* **WHAT THIS TASK INVOLVES**: For every entry that follows, return the words exactly and omit any picture.
GIVEN INFORMATION Start Marker
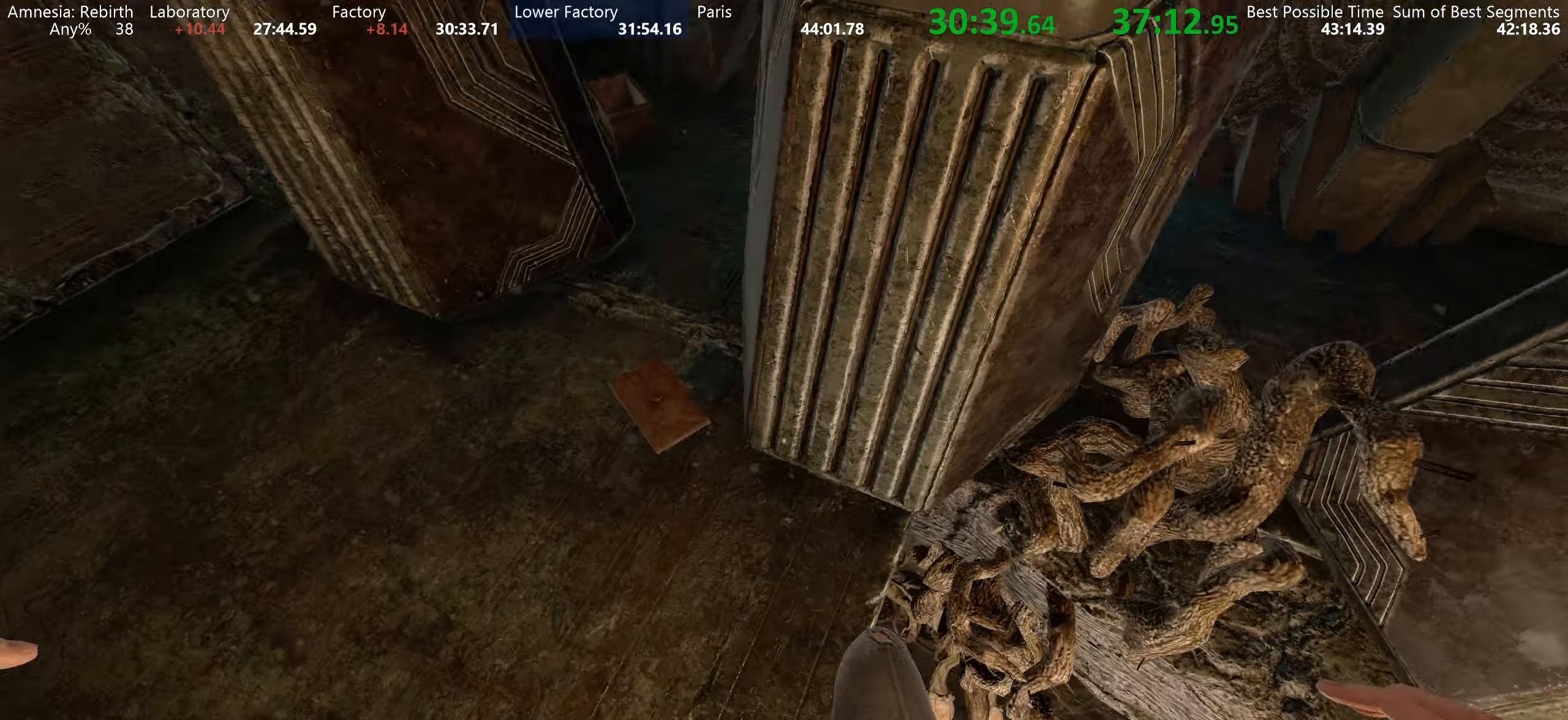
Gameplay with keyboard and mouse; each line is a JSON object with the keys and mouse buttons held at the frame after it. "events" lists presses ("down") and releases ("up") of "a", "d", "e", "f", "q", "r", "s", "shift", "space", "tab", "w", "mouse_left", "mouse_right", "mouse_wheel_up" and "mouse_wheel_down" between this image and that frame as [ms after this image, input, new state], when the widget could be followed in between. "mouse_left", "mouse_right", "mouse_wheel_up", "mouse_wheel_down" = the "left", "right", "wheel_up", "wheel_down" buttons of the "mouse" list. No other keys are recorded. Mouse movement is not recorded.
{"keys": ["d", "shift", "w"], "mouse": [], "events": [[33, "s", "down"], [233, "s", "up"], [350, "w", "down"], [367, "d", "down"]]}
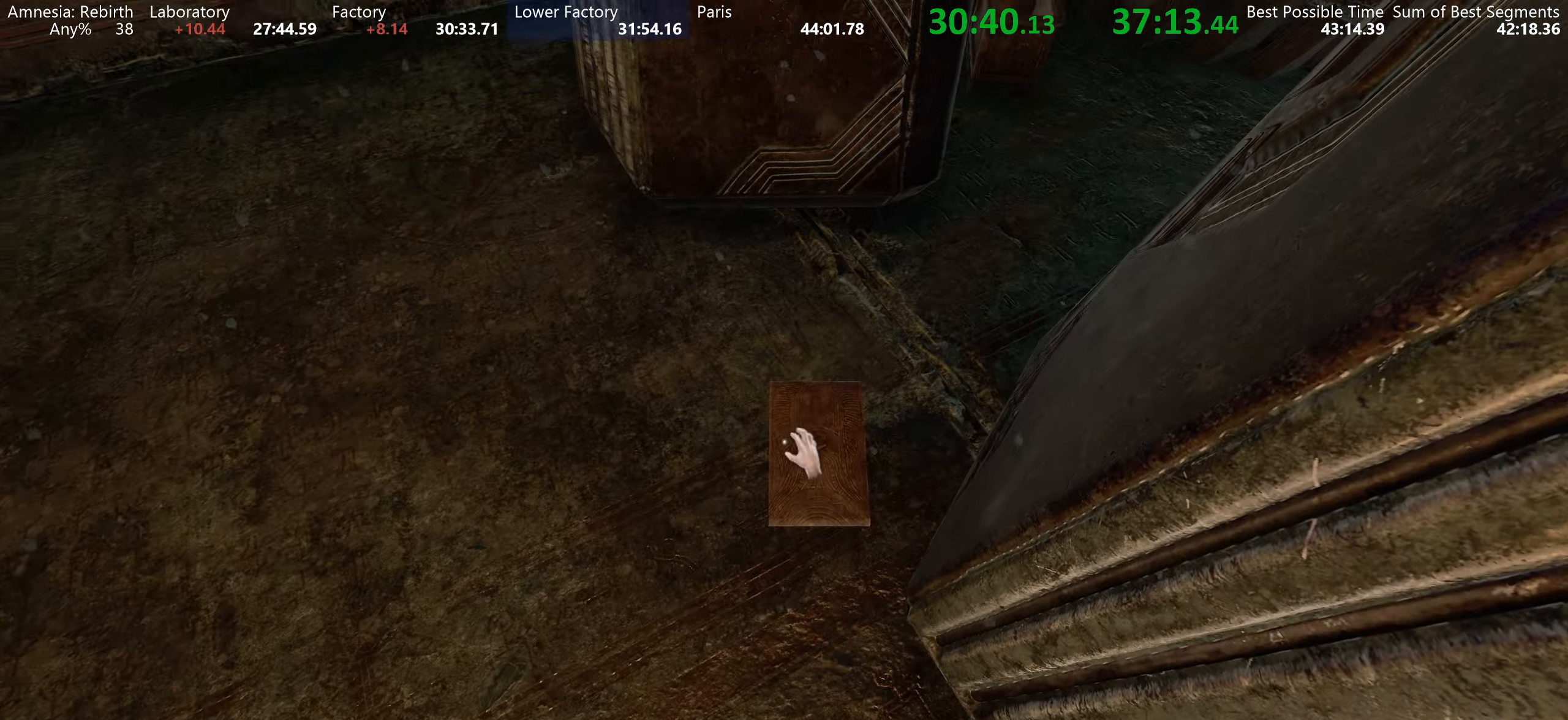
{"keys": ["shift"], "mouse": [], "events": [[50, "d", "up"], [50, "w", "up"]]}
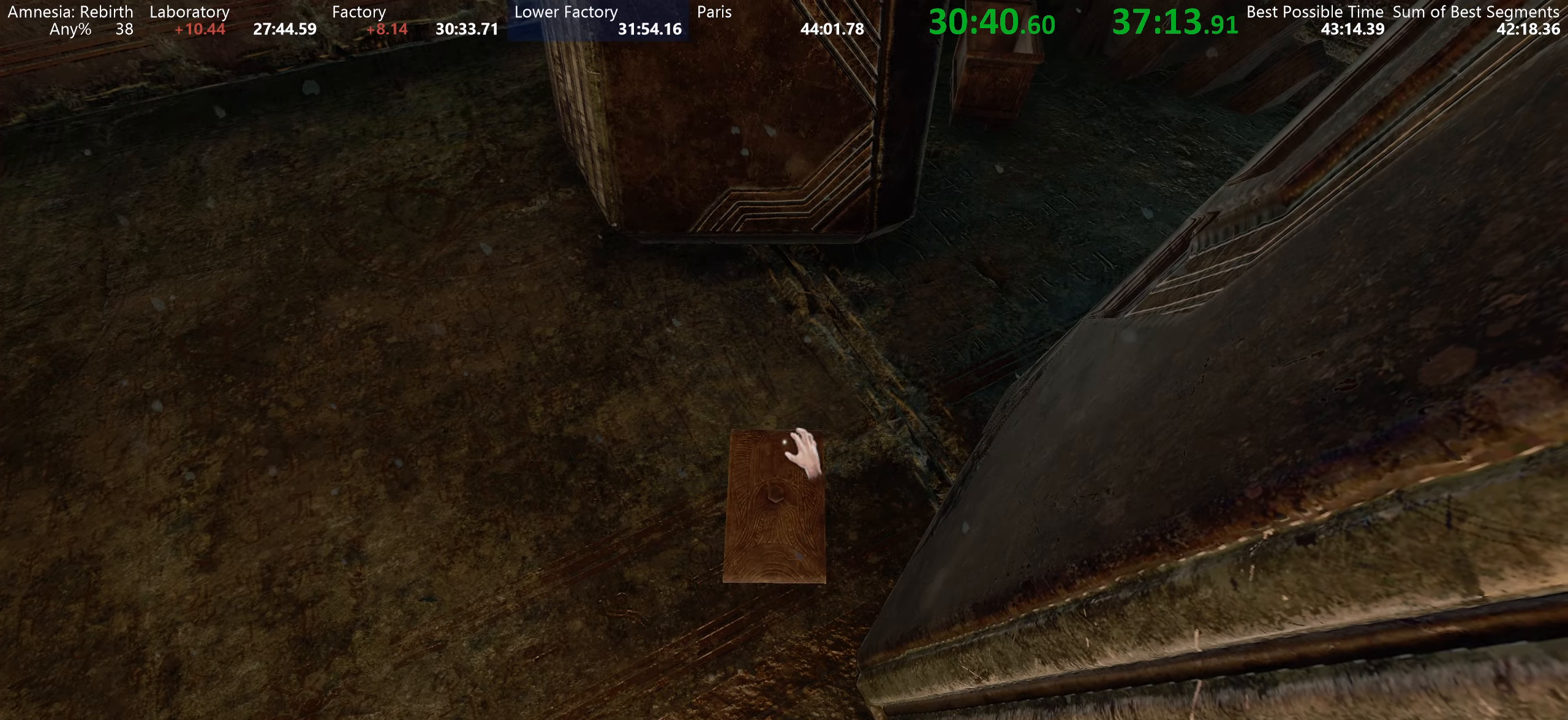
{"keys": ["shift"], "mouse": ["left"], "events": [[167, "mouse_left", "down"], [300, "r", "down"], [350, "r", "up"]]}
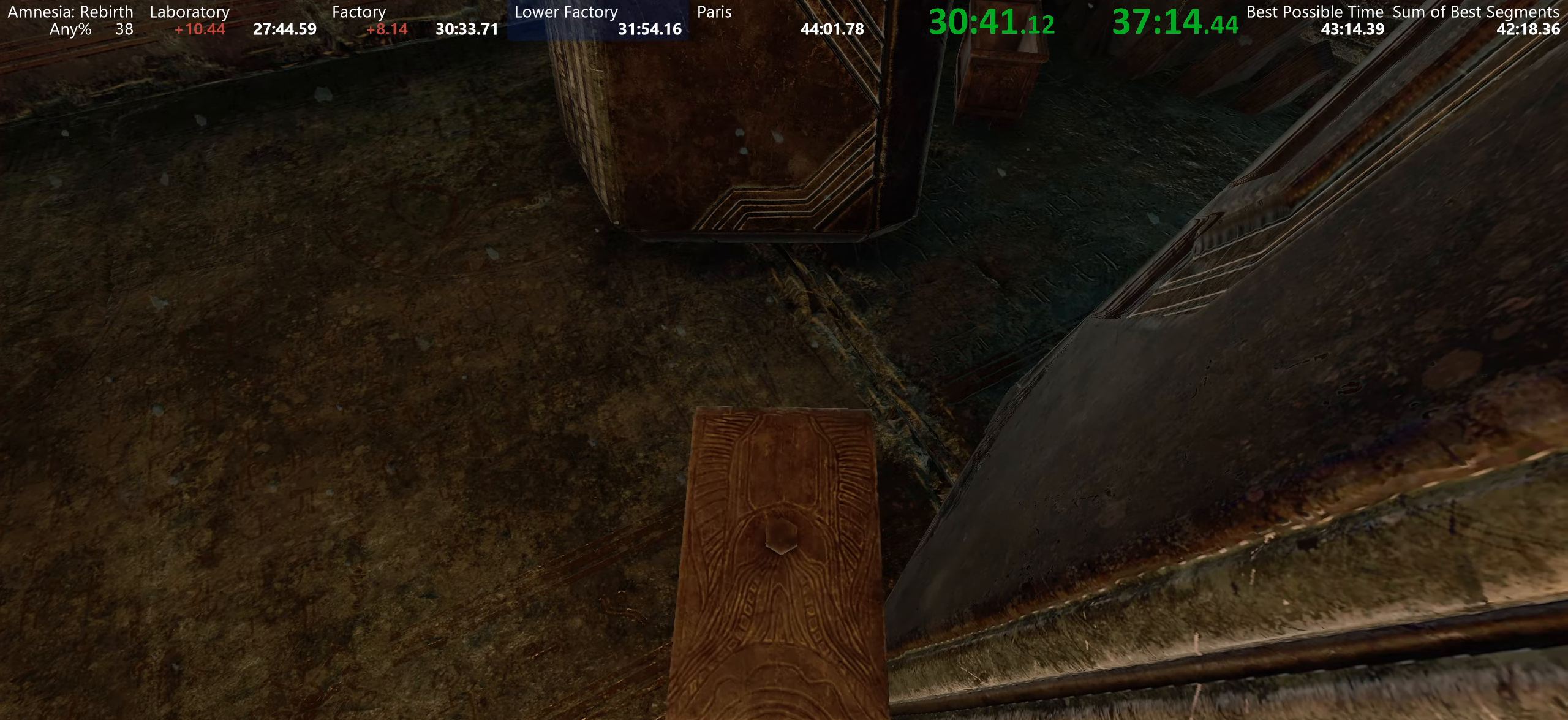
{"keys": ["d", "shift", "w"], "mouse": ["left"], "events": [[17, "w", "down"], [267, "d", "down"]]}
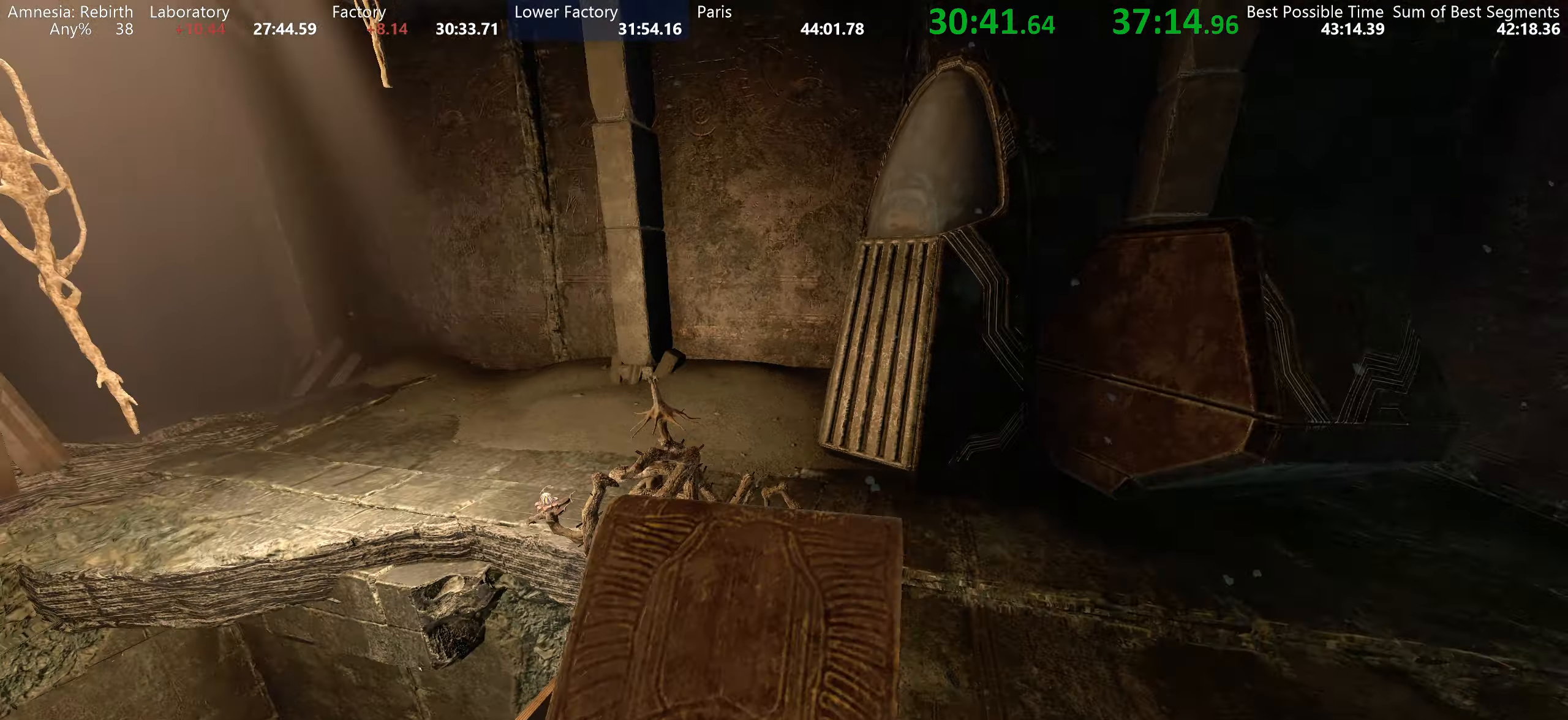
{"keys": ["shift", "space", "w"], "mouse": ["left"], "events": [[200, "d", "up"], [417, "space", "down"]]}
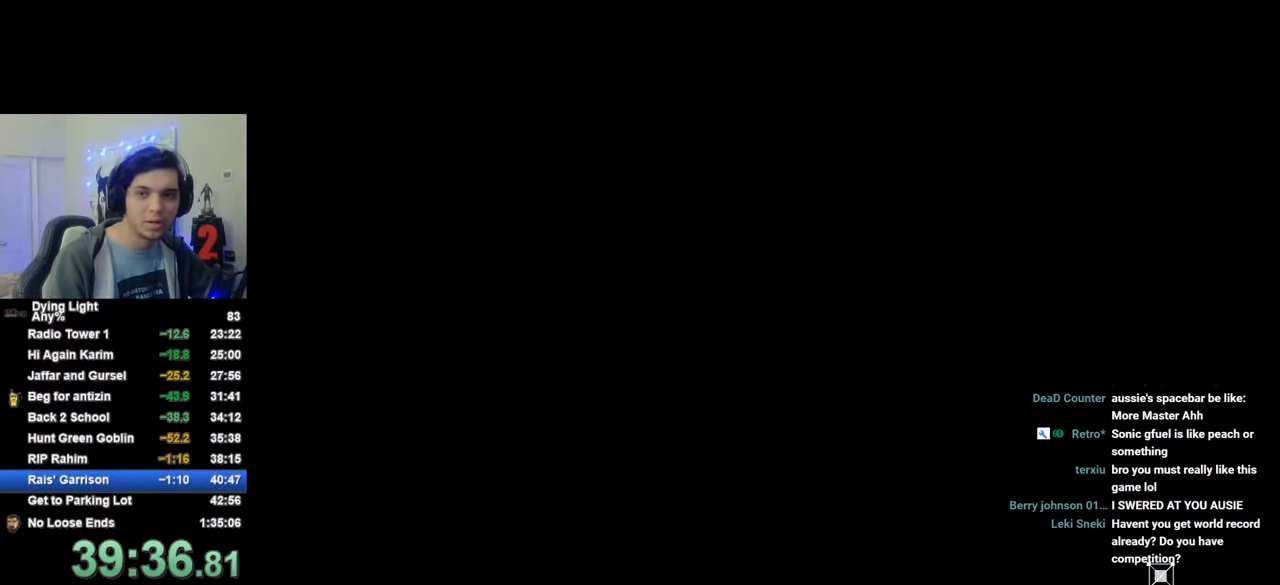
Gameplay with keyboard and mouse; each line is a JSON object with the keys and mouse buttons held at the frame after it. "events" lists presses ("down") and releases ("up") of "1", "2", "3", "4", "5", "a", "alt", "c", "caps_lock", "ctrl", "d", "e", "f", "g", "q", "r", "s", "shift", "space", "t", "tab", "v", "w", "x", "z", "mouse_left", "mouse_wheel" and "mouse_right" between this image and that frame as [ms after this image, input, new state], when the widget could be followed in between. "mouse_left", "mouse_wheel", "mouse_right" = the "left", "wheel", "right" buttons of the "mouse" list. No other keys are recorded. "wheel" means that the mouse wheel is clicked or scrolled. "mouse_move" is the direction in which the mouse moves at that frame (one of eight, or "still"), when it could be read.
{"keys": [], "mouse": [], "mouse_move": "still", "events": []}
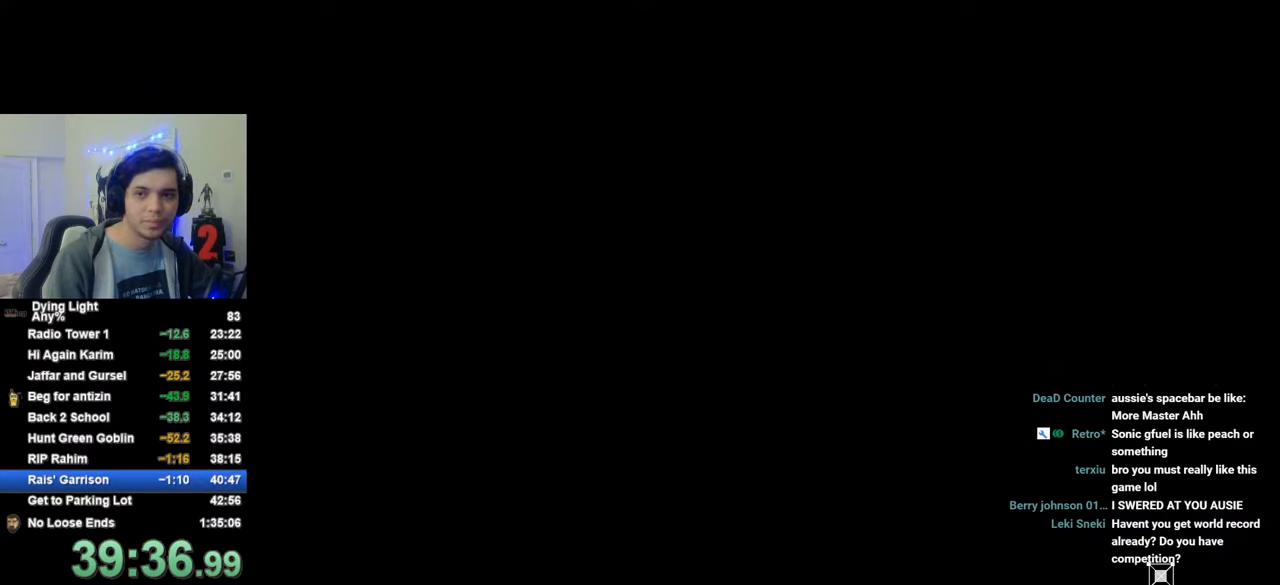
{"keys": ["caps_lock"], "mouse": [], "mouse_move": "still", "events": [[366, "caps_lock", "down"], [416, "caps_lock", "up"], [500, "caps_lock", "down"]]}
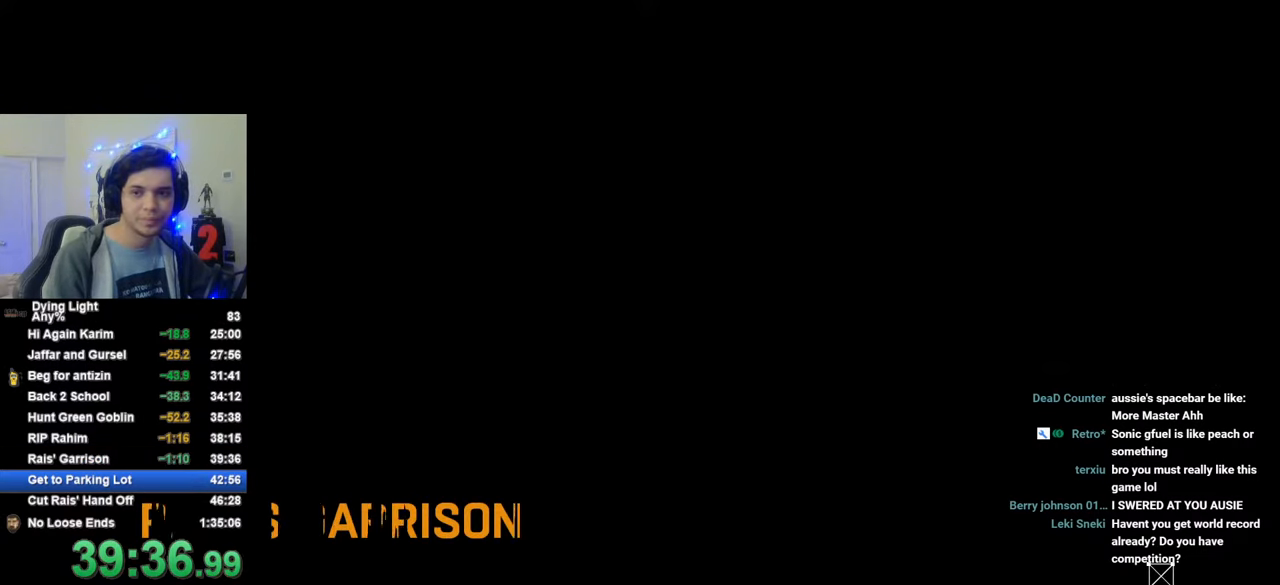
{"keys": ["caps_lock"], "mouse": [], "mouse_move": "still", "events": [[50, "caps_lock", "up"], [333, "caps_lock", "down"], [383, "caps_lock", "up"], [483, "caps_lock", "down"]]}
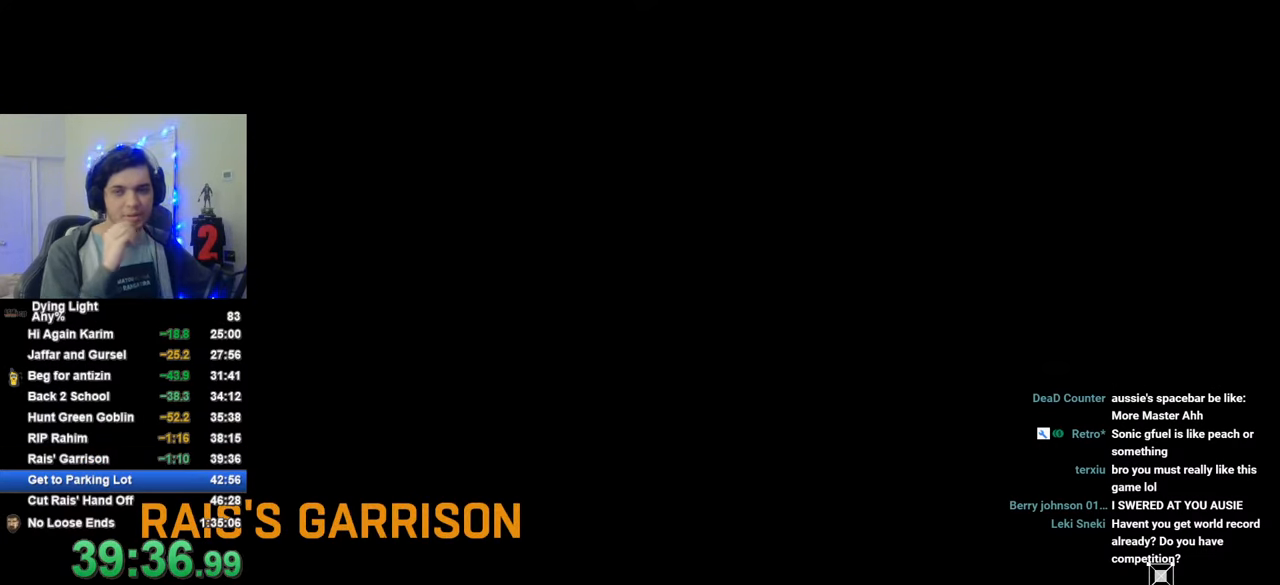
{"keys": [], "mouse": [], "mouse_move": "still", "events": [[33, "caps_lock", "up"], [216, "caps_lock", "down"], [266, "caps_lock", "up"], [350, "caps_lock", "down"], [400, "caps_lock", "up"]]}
GIVEN INFORMATION End Marker
* **RESULT BELOW**:
Gameplay with keyboard and mouse; each line is a JSON object with the keys and mouse buttons held at the frame after it. "events" lists presses ("down") and releases ("up") of "a", "d", "e", "f", "q", "r", "s", "shift", "space", "tab", "w", "mouse_left", "mouse_right", "mouse_wheel_up" and "mouse_wheel_down" between this image and that frame as [ms after this image, input, new state], when the widget could be followed in between. "mouse_left", "mouse_right", "mouse_wheel_up", "mouse_wheel_down" = the "left", "right", "wheel_up", "wheel_down" buttons of the "mouse" list. No other keys are recorded. Mouse movement is not recorded.
{"keys": ["d", "shift", "w"], "mouse": [], "events": [[33, "s", "down"], [233, "s", "up"], [350, "w", "down"], [367, "d", "down"]]}
{"keys": ["shift"], "mouse": [], "events": [[50, "d", "up"], [50, "w", "up"]]}
{"keys": ["shift"], "mouse": ["left"], "events": [[167, "mouse_left", "down"], [300, "r", "down"], [350, "r", "up"]]}
{"keys": ["d", "shift", "w"], "mouse": ["left"], "events": [[17, "w", "down"], [267, "d", "down"]]}
{"keys": ["shift", "space", "w"], "mouse": ["left"], "events": [[200, "d", "up"], [417, "space", "down"]]}
Gameplay with keyboard and mouse; each line is a JSON object with the keys and mouse buttons held at the frame after it. "events" lists presses ("down") and releases ("up") of "1", "2", "3", "4", "5", "a", "alt", "c", "caps_lock", "ctrl", "d", "e", "f", "g", "q", "r", "s", "shift", "space", "t", "tab", "v", "w", "x", "z", "mouse_left", "mouse_wheel" and "mouse_right" between this image and that frame as [ms after this image, input, new state], when the widget could be followed in between. "mouse_left", "mouse_wheel", "mouse_right" = the "left", "wheel", "right" buttons of the "mouse" list. No other keys are recorded. "wheel" means that the mouse wheel is clicked or scrolled. "mouse_move" is the direction in which the mouse moves at that frame (one of eight, or "still"), when it could be read.
{"keys": [], "mouse": [], "mouse_move": "still", "events": []}
{"keys": ["caps_lock"], "mouse": [], "mouse_move": "still", "events": [[366, "caps_lock", "down"], [416, "caps_lock", "up"], [500, "caps_lock", "down"]]}
{"keys": ["caps_lock"], "mouse": [], "mouse_move": "still", "events": [[50, "caps_lock", "up"], [333, "caps_lock", "down"], [383, "caps_lock", "up"], [483, "caps_lock", "down"]]}
{"keys": [], "mouse": [], "mouse_move": "still", "events": [[33, "caps_lock", "up"], [216, "caps_lock", "down"], [266, "caps_lock", "up"], [350, "caps_lock", "down"], [400, "caps_lock", "up"]]}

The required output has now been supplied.